#### [What the task requires]
Quote the full listing word for word.

#### [Data for processing]
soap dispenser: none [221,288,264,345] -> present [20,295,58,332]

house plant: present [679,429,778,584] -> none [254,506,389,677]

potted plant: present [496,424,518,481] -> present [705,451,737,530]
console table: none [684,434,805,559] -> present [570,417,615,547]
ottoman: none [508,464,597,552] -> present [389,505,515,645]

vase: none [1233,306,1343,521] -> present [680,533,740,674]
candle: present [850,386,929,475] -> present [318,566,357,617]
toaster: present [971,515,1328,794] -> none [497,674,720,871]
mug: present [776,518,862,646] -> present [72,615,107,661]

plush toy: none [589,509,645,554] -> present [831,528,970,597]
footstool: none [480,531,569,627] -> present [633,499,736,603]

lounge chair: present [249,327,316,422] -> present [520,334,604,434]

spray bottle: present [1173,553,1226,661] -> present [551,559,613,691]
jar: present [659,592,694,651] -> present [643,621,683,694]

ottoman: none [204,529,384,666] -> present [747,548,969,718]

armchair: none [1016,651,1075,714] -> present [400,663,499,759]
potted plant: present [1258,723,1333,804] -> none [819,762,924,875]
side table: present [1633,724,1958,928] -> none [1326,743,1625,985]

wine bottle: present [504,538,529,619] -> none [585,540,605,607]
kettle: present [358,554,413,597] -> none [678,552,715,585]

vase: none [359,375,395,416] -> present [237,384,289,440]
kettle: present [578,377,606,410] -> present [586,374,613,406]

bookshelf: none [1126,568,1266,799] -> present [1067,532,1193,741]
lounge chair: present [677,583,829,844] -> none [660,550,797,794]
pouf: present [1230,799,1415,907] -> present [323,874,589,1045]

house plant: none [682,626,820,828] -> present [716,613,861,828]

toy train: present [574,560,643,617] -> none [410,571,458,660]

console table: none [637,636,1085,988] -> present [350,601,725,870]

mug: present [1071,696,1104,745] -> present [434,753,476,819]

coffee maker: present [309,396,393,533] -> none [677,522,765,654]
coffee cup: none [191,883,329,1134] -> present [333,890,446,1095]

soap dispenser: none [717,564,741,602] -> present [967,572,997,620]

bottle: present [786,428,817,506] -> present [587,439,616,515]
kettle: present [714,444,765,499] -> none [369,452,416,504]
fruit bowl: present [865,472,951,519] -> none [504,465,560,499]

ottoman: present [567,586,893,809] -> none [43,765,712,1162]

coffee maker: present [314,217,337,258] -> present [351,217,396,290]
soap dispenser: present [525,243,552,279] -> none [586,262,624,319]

#### [Output for this task]
soap dispenser: none [221,288,264,345] -> present [20,295,58,332]

house plant: present [679,429,778,584] -> none [254,506,389,677]

potted plant: present [496,424,518,481] -> present [705,451,737,530]
console table: none [684,434,805,559] -> present [570,417,615,547]
ottoman: none [508,464,597,552] -> present [389,505,515,645]

vase: none [1233,306,1343,521] -> present [680,533,740,674]
candle: present [850,386,929,475] -> present [318,566,357,617]
toaster: present [971,515,1328,794] -> none [497,674,720,871]
mug: present [776,518,862,646] -> present [72,615,107,661]

plush toy: none [589,509,645,554] -> present [831,528,970,597]
footstool: none [480,531,569,627] -> present [633,499,736,603]

lounge chair: present [249,327,316,422] -> present [520,334,604,434]

spray bottle: present [1173,553,1226,661] -> present [551,559,613,691]
jar: present [659,592,694,651] -> present [643,621,683,694]

ottoman: none [204,529,384,666] -> present [747,548,969,718]

armchair: none [1016,651,1075,714] -> present [400,663,499,759]
potted plant: present [1258,723,1333,804] -> none [819,762,924,875]
side table: present [1633,724,1958,928] -> none [1326,743,1625,985]

wine bottle: present [504,538,529,619] -> none [585,540,605,607]
kettle: present [358,554,413,597] -> none [678,552,715,585]

vase: none [359,375,395,416] -> present [237,384,289,440]
kettle: present [578,377,606,410] -> present [586,374,613,406]

bookshelf: none [1126,568,1266,799] -> present [1067,532,1193,741]
lounge chair: present [677,583,829,844] -> none [660,550,797,794]
pouf: present [1230,799,1415,907] -> present [323,874,589,1045]

house plant: none [682,626,820,828] -> present [716,613,861,828]

toy train: present [574,560,643,617] -> none [410,571,458,660]

console table: none [637,636,1085,988] -> present [350,601,725,870]

mug: present [1071,696,1104,745] -> present [434,753,476,819]

coffee maker: present [309,396,393,533] -> none [677,522,765,654]
coffee cup: none [191,883,329,1134] -> present [333,890,446,1095]

soap dispenser: none [717,564,741,602] -> present [967,572,997,620]

bottle: present [786,428,817,506] -> present [587,439,616,515]
kettle: present [714,444,765,499] -> none [369,452,416,504]
fruit bowl: present [865,472,951,519] -> none [504,465,560,499]

ottoman: present [567,586,893,809] -> none [43,765,712,1162]

coffee maker: present [314,217,337,258] -> present [351,217,396,290]
soap dispenser: present [525,243,552,279] -> none [586,262,624,319]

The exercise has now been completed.